A former child prodigy and U.S. fiddle champion, Mark O’Connor is arguably the world’s most gifted bluegrass virtuoso. How else do you describe an artist who, at age 20, was already receiving gushing fan letters from the likes of Chet Atkins?

Yet to mention bluegrass is to scratch only the surface of O’Connor’s multifaceted career. A protégé of Stéphane Grappelli, O’Connor is an accomplished jazz violinist, a skill that’s apparent to anyone who has listened to him perform with his Hot Swing Trio. He’s also endowed with some pretty convincing classical chops, which will be on display this weekend when O’Connor performs his Double Concerto for Violin and Cello (For the Heroes) with the Nashville Symphony Orchestra at Schermerhorn Symphony Center.

“I have to give the Nashville Symphony a lot of credit for helping me establish my classical career,” says O’Connor, who spoke recently by phone from New York City. “The symphony co-commissioned my Fiddle Concerto, which got me started, and it’s taken my Double Concerto (actually a different concerto for two violins) on tour. So this is an orchestra that understands my music.”

O’Connor’s Double Concerto was born in a moment of crisis. Just weeks after the 9/11 terrorist attacks, O’Connor went on tour to perform his concerto The American Seasons with a group of Juilliard School string students. At the time, many Americans were hunkering down and refusing to travel, but not one of the Juilliard students missed the tour. They were, in O’Connor’s opinion, acting like heroes.
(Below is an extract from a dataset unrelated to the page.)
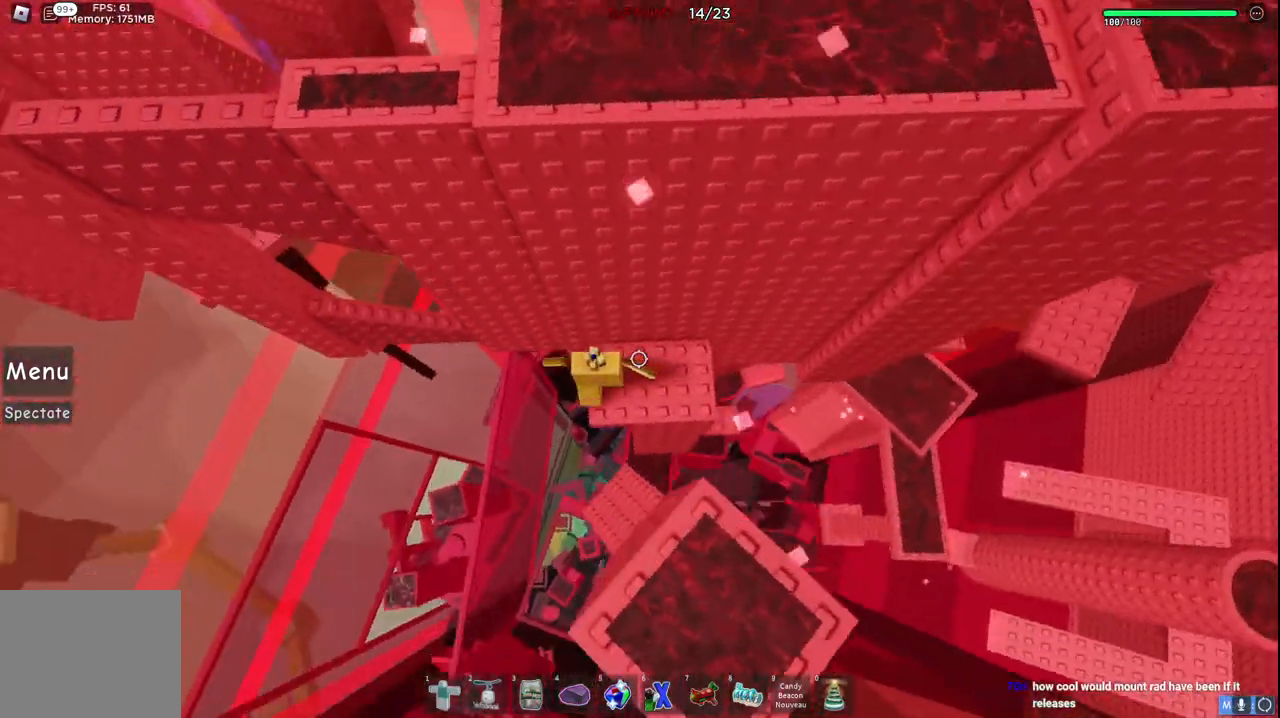
{"keys": ["a"], "events": [[84, "space", "down"], [234, "space", "up"]]}
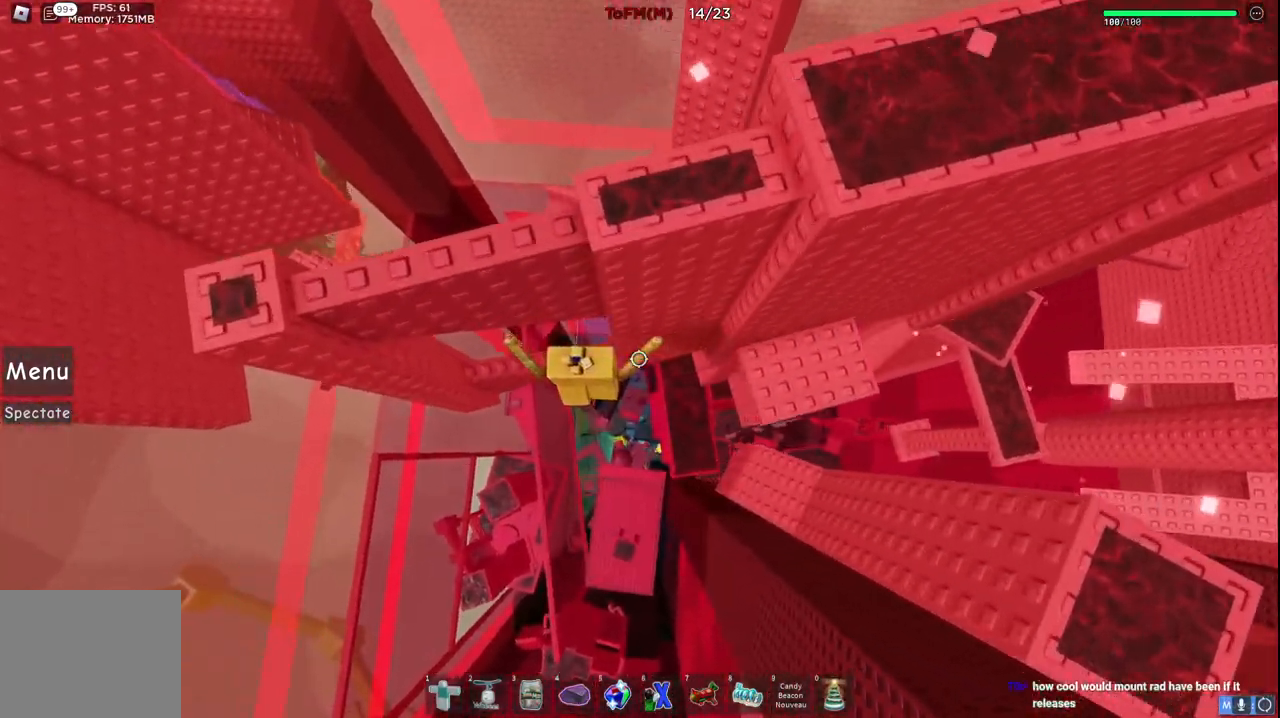
{"keys": [], "events": [[17, "w", "down"], [134, "a", "up"], [200, "w", "up"]]}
“My first response was this incredible optimism,” says O’Connor. “The heroes were all these people who were leading our communities out of being afraid.” In his eloquent program notes, O’Connor added, “During those times when some people thought the world was falling apart around them, it was the celebration of the enduring human spirit that ended up influencing me the most profoundly. For that reason, Double Concerto for Violin and Cello is for the heroes.”

Double Concerto may be for the heroes, but it is not a crass and obvious sort of Rambo-like heroism that concerns O’Connor. The concerto opens with a playful solo violin tune in the bright and optimistic key of D major, and it soon joins the cello in lively and conversational give and take. We don’t hear anything suggesting traditional heroism until the big orchestral climax—with its final resounding hammer blows on the pedal tone D.

O’Connor describes the second movement as a country waltz, which seems appropriate coming from a composer whose most famous piece is a ditty called “Appalachia Waltz.” The work ends with a galloping virtuoso romp.

“What’s nice about a double concerto is the conversation becomes a little more involved, because you have the close interplay between the two soloists,” O’Connor says. “There’s a very intimate conversation between the violin and cello, and then there’s a much broader back and forth between the two soloists and orchestra, which is more traditional in what people expect from a concerto performance. It’s wonderful that I can make the setting of 90 musicians be very big on one level, and then have the intimacy of the interplay of the two soloists be very chamber music-like. To accomplish both of those things at the same time was one of the technical goals of the piece.”

One thing O’Connor doesn’t mention about his concerto is that it’s what you call “performer’s music.” It’s a dazzling and idiomatic piece, the kind of music that virtuosos from Paganini and Liszt to Rachmaninoff and O’Connor have always written.

Like the great performing composers of the past, O’Connor also got his start as a prodigy. Born in Seattle in 1961, he began studying fiddle, guitar and mandolin as a child and quickly achieved proficiency on all three. Because of the influence of legendary folk fiddle player Benny Thomasson, O’Connor began to focus on fiddle at age 11, and within three years had won three national championships. As a teen, he was also greatly influenced by Grappelli, the jazz master.

“When I was growing up, the composers who mattered the most to me where those who invented things, and I wanted to do that with violin,” says O’Connor. “So I purposely did not set out on a career path modeled on Grappelli or Thomasson. I went to Nashville.”

O’Connor devoted his apprentice years in Nashville to doing session work. They were years well spent. He emerged with immense skill and connections with everyone in the business—one of his early Nashville colleagues was bassist Edgar Meyer, who later joined O’Connor and cellist Yo-Yo Ma on 1996’s vastly influential Appalachia Waltz CD.

By the time he set out on his Appalachian journey, O’Connor had already received every accolade and award available to a fiddle player. Ultimately, success provided him with his biggest epiphany.

“I realized that the goal wasn’t the awards and success,” he says. “The goal was the journey itself.”